### Raw records
______________________________

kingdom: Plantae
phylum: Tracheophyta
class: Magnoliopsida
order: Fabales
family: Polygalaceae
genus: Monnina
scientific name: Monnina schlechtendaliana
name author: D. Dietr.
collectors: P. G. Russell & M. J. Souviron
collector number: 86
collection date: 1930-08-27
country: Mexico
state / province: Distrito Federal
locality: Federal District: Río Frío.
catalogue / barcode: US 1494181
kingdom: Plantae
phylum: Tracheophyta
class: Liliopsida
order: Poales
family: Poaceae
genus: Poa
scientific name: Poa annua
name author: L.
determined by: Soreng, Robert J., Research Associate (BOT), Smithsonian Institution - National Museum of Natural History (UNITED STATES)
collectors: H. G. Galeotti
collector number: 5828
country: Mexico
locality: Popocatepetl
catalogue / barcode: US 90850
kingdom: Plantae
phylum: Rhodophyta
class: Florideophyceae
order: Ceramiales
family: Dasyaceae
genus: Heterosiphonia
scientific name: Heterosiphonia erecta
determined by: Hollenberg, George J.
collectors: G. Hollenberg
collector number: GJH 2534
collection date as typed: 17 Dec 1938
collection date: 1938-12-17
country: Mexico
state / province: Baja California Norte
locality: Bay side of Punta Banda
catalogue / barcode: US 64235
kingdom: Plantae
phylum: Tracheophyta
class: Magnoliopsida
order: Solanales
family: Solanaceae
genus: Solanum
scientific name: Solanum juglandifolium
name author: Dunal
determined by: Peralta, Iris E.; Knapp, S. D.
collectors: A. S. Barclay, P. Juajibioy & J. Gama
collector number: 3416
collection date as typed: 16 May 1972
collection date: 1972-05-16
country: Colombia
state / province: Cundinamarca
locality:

______________________________

### Request
Please reproduce the listing word for word, from the line with "scientific name: Heterosiphonia erecta" up to and including its last line.

### Completed exercise
scientific name: Heterosiphonia erecta
determined by: Hollenberg, George J.
collectors: G. Hollenberg
collector number: GJH 2534
collection date as typed: 17 Dec 1938
collection date: 1938-12-17
country: Mexico
state / province: Baja California Norte
locality: Bay side of Punta Banda
catalogue / barcode: US 64235
kingdom: Plantae
phylum: Tracheophyta
class: Magnoliopsida
order: Solanales
family: Solanaceae
genus: Solanum
scientific name: Solanum juglandifolium
name author: Dunal
determined by: Peralta, Iris E.; Knapp, S. D.
collectors: A. S. Barclay, P. Juajibioy & J. Gama
collector number: 3416
collection date as typed: 16 May 1972
collection date: 1972-05-16
country: Colombia
state / province: Cundinamarca
locality:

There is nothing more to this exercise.